Mingo

Mingo

Eu tinha o carro completamente sujo por fora, uma obrigação institucional em Luanda, talvez no país todo, agora que cortaram as cortinas de árvores que protegiam as cidades do vento e da poeira. Também se massacrou os jardins e parques, só para mostrar trabalho bem feito. Não há carro que se mantenha limpo na sua chaparia por três dias, é impossível. Então resolvi pôr o carro a lavar.

As estações de serviço estão abertas, completamente imunes ao estado de emergência, e recebem polícias todos os dias, com os seus carros para lavar. Fui a uma delas.

O Mingo era o jovem que sobressaia, parecia mais citadino do que todos os outros vindos do Quipungo, que mal se expressam em português e que não sabem apontar no mapa a sua terá de origem. Ganham mal e mal se alimentam. Não me atrevi a perguntar onde moram. Lavam carros o dia todo de todos os dias, sem Domingo, sem feriado. São máquinas.

Reparei no Mingo. Bom corte de cabelo, chinelos, bermudas de ganga, camisola parte-os- cornos e sobre ela uma pasta pendurada a tira-colo, para recolha dos pagamentos. O dono no bar que não fechou, a vigiar, a ele e aos meninos que vendem hambúrgueres e bebidas com uma lentidão estudada.

Mingo recebe as chaves dos clientes e sobe a rampa com os carros, e desce e os põe na placa para os acabamentos, aspiração, passagem de pano para secar.

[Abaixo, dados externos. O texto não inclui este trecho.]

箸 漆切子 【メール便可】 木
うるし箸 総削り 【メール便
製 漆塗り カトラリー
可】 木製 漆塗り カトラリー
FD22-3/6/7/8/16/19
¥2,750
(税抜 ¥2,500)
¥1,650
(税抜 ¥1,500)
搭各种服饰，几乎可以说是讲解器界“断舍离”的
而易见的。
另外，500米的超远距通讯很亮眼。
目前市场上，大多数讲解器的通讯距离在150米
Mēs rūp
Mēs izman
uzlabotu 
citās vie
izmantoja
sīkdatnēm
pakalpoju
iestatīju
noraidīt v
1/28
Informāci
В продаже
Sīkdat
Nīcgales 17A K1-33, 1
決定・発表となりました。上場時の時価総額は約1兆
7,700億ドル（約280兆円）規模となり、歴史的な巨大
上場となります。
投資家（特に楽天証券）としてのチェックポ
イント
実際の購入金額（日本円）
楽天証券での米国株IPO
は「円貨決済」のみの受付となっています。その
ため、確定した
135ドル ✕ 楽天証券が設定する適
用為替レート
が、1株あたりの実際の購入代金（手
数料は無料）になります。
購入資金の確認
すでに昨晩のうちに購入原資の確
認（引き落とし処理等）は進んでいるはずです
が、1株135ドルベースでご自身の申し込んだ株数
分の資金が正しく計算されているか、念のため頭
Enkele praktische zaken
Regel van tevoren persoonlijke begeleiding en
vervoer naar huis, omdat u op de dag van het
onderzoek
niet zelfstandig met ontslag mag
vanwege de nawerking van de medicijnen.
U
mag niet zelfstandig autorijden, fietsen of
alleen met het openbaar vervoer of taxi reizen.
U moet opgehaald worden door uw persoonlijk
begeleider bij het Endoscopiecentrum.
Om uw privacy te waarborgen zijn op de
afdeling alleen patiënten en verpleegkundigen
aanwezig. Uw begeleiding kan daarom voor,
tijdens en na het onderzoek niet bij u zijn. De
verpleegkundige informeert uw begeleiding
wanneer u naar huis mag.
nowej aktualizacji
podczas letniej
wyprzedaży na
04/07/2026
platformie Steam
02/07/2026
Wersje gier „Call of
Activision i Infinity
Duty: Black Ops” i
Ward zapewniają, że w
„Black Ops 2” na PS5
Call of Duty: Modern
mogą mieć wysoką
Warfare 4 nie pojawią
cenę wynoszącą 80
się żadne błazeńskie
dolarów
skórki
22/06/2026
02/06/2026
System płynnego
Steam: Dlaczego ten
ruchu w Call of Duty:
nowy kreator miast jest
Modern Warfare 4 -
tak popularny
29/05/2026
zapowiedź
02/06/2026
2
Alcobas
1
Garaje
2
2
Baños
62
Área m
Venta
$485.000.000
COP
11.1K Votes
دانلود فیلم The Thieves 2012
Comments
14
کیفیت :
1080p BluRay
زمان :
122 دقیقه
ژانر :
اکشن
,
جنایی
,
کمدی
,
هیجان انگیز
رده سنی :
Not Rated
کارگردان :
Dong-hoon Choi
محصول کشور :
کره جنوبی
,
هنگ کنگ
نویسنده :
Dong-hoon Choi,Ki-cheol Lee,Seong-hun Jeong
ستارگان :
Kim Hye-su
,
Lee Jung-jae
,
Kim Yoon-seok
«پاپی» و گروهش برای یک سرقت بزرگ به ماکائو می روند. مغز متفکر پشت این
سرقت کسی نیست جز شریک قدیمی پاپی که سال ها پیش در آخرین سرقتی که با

Todos os dias Mingo guia dezenas de carros, de todas as marcas e gamas. Não há modelo que ainda não tenha guiado, em cinquenta metros, um luxo que termina com a chegada da noite, hora de se recolher com os colegas, o mesmo funje com um conduto mitigado e a cama partilhada no chão de um casebre a que chamam de Quipungo. Eles trouxeram a terra consigo. E também a pobreza.